··· Estratto fornito ···
In caso di ernie voluminose, la presenza dell’ernia diventa evidente al minimo sforzo addominale o in stazione eretta, creando difficoltà nella vita di tutti i giorni.

I problemi più gravi arrivano in presenza di complicanze.

Il viscere erniato può “incastrarsi” fisicamente e non essere più riducibile in addome: l’ernia viene definita appunto non riducibile e diventa importante operare in tempi brevi. Se la parte erniata  è solo il grasso addominale (omento), l’intervento deve essere precoce il più possibile, senza però ancora carattere di urgenza.

Le cose cambiano se ad erniare è un tratto di intestino. In questo caso può essere ostacolato il transito degli alimenti, con un quadro di occlusione intestinale. L’ernia si definisce allora intasata, e  diventa un’indicazione precisa all’intervento in urgenza. L’addome diventa disteso e dolente, ed il ristagno di materiale intestinale porta in breve a vomito ed impossibilità ad alimentarsi.

Ancora, il quadro più grave si ha con lo strozzamento dell’ernia. La circolazione sanguigna nel  viscere erniato inizia ad essere non più sufficiente, e nel giro di poche ore il tratto di intestino interessato soffre fino ad andare in necrosi e perforarsi. Il quadro è allora dominato dal dolore e dai sintomi di occlusione. L’indicazione all’intervento è decisamente di urgenza, e a volte la sofferenza del viscere porta alla necessità di aprire l’addome e fare una resezione del tratto interessato: da una patologia di entità lieve si arriva a rischiare la vita e a dover effettuare un intervento importante, dal decorso a volte non semplice.
··· Dati di origine ···
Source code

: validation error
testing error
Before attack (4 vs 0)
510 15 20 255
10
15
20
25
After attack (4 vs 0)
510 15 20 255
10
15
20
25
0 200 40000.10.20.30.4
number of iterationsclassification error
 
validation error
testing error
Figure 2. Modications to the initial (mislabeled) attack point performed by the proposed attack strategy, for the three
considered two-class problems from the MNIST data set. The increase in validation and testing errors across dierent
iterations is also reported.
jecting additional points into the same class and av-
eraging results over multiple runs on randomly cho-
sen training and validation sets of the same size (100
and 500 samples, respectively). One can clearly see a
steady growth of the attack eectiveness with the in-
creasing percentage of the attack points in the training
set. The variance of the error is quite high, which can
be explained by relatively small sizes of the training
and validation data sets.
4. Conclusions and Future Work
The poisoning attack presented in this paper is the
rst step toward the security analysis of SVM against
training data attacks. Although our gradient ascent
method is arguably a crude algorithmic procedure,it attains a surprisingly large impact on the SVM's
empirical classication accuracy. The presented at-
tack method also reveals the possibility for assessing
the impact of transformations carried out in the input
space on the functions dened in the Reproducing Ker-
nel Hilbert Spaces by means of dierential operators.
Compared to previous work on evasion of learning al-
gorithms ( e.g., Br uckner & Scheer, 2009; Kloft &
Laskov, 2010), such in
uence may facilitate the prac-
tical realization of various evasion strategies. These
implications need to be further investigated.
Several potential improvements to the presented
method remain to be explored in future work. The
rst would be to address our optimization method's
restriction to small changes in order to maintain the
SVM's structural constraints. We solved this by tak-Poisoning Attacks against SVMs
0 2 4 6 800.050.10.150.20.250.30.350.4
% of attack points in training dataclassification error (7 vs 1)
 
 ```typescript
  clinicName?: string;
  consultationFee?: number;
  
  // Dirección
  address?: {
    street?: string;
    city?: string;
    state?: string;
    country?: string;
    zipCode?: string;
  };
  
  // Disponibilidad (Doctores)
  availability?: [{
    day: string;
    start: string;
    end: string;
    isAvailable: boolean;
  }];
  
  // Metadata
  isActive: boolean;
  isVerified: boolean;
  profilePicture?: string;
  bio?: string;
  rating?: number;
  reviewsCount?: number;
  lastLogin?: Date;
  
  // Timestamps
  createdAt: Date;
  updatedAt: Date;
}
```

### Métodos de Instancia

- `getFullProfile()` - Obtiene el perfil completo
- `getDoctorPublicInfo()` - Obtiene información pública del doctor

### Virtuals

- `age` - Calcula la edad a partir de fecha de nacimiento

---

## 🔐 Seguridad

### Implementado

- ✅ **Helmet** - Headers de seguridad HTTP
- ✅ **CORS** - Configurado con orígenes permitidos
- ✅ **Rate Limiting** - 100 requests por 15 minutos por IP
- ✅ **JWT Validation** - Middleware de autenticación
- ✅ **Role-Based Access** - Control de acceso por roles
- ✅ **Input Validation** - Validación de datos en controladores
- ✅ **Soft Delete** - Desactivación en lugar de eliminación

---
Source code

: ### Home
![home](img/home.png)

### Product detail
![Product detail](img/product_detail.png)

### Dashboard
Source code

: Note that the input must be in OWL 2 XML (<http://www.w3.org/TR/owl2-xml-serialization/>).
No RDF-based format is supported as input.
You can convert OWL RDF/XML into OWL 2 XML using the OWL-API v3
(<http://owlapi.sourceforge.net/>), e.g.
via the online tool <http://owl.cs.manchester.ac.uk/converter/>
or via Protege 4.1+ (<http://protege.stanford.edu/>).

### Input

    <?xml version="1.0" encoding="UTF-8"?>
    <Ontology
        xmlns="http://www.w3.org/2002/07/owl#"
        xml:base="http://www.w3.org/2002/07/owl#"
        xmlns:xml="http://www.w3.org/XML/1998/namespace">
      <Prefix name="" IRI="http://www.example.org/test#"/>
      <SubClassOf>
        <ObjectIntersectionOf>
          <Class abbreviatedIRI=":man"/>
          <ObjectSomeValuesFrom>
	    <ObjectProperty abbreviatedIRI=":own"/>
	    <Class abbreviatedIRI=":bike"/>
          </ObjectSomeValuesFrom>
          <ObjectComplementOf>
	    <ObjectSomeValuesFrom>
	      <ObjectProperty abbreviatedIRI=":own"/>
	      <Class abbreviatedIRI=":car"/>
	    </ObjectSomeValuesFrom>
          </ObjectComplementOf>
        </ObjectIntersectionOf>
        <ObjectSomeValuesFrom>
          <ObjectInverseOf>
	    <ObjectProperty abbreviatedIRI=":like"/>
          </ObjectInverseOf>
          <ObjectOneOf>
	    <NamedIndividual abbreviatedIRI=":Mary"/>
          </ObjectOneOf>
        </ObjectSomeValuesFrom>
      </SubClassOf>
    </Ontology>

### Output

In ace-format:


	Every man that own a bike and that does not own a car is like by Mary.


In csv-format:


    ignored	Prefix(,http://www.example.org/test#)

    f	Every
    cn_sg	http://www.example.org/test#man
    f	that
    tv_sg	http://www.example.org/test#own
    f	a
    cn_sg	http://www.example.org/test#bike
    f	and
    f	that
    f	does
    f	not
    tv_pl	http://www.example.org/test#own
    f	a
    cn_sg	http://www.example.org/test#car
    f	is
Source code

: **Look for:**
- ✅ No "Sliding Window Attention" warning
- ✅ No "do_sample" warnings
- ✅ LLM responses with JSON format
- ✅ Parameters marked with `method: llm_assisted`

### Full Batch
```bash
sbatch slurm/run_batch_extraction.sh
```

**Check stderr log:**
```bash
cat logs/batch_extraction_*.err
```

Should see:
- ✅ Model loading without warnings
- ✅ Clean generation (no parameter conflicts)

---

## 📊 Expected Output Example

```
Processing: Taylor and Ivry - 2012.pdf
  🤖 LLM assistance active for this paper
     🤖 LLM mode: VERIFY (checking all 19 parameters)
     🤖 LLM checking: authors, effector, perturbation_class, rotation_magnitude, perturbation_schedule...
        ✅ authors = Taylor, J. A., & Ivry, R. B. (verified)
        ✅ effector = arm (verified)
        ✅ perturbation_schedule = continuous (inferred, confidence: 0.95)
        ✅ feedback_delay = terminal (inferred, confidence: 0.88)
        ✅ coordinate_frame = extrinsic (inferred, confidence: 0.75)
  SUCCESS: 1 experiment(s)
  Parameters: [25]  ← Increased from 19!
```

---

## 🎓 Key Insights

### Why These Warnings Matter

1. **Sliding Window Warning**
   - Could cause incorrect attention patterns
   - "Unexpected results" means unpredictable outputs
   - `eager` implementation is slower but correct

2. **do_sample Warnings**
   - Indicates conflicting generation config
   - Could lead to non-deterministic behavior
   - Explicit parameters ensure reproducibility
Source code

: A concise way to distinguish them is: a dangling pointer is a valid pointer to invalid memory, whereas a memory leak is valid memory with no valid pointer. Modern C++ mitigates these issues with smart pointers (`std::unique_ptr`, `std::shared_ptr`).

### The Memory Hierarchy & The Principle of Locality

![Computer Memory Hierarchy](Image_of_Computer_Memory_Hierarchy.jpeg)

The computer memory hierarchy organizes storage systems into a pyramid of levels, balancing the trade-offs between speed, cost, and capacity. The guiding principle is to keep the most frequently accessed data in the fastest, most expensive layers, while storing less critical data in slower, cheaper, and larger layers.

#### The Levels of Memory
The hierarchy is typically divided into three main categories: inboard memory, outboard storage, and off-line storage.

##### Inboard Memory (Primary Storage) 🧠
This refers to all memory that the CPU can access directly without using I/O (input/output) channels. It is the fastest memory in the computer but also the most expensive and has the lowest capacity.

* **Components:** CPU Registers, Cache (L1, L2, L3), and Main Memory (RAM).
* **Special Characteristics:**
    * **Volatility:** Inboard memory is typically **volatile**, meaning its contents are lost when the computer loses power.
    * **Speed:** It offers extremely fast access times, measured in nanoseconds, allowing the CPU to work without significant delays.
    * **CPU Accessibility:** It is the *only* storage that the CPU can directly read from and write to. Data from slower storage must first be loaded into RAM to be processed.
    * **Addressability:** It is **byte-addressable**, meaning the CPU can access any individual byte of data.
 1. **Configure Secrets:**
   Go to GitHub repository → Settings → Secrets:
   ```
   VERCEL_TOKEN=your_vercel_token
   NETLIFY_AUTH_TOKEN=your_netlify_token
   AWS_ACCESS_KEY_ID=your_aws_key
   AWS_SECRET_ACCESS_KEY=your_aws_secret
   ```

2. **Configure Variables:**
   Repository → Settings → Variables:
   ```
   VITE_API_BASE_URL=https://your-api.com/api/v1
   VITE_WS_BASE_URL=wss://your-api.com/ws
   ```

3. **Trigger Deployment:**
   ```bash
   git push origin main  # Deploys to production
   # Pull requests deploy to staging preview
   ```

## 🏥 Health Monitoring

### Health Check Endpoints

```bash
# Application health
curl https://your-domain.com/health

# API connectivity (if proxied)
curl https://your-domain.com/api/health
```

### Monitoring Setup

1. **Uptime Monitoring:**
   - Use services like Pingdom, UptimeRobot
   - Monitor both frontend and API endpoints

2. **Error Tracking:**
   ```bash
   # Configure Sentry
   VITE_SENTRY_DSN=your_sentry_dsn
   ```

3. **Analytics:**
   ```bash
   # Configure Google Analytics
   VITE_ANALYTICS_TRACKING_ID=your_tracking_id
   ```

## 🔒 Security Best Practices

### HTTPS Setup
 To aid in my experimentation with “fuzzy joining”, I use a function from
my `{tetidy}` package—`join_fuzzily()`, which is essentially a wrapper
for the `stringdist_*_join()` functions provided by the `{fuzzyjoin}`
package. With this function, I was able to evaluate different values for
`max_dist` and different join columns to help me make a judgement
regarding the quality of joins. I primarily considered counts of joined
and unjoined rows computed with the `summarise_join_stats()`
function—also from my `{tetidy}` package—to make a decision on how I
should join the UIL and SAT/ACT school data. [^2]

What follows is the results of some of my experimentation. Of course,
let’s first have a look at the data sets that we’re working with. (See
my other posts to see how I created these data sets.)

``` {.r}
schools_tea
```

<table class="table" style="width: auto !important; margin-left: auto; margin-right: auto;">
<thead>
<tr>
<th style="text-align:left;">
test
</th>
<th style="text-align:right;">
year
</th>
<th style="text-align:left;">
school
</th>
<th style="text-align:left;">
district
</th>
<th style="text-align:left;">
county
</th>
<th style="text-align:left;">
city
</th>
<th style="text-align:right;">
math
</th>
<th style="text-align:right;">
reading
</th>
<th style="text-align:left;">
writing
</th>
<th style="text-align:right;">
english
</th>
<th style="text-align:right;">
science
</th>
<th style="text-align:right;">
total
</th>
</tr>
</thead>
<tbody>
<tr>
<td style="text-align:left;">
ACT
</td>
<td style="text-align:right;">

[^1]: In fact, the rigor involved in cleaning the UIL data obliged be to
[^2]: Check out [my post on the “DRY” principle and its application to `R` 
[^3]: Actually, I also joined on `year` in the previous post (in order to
···
Elenco dei compiti:
A. Nel testo sulle ernie, come viene definita l'ernia quando il viscere erniato non è più riducibile in addome?
B. Elenca tutte le manifestazioni descritte nel testo sulle ernie nella frase che inizia con «L'addome diventa disteso e dolente».
C. Prosegui il testo sulle ernie scrivendo ciò che viene dopo la sua ultima frase.

Risposte ai compiti:
A. Viene definita non riducibile.

B. Addome disteso, addome dolente, vomito, impossibilità ad alimentarsi.

C.
Cure e trattamenti

Non esiste un trattamento medico o conservativo per trattare un’ernia inguinale. Sistemi contenitivi quali mutande elastiche o cinti erniari son assolutamente inutili e possono al più servire a dare un modesto sostegno in attesa dell’intervento, oppure come palliazione in pazienti molto anziani e con gravissime patologie che controindicano l’intervento.

Il trattamento dell’ernia inguinale è solo chirurgico.
A tale scopo, c’è stata un’evoluzione nel tempo delle tecniche usate per risolvere il problema.

Fino agli anni ’80, il trattamento di scelta consisteva nell’andare a suturare i piani delimitanti la porta erniaria, con buoni risultati complessivi ma a prezzo di notevole dolore postoperatorio e lenta ripresa funzionale.

Con l’utilizzo delle protesi (mesh – reti in materiale non assorbibile), sono stati ideati interventi cosiddetti “tension free”, in cui i piani muscolari non venivano più suturati, ma proprio l’interposizione di una piccola rete permetteva di ottenere l’obliterazione della porta erniaria. L’intervento, ancora oggi attualissimo e rappresentante lo standard di trattamento dell’ernia inguinale, avviene solitamente in anestesia locale o spinale, in regime di Day Hospital se non vi sono indicazioni di carattere generale ad un ricovero più lungo. Può quindi essere proposto anche a pazienti molto anziani o con patologie concomitanti che controindicano un’anestesia generale.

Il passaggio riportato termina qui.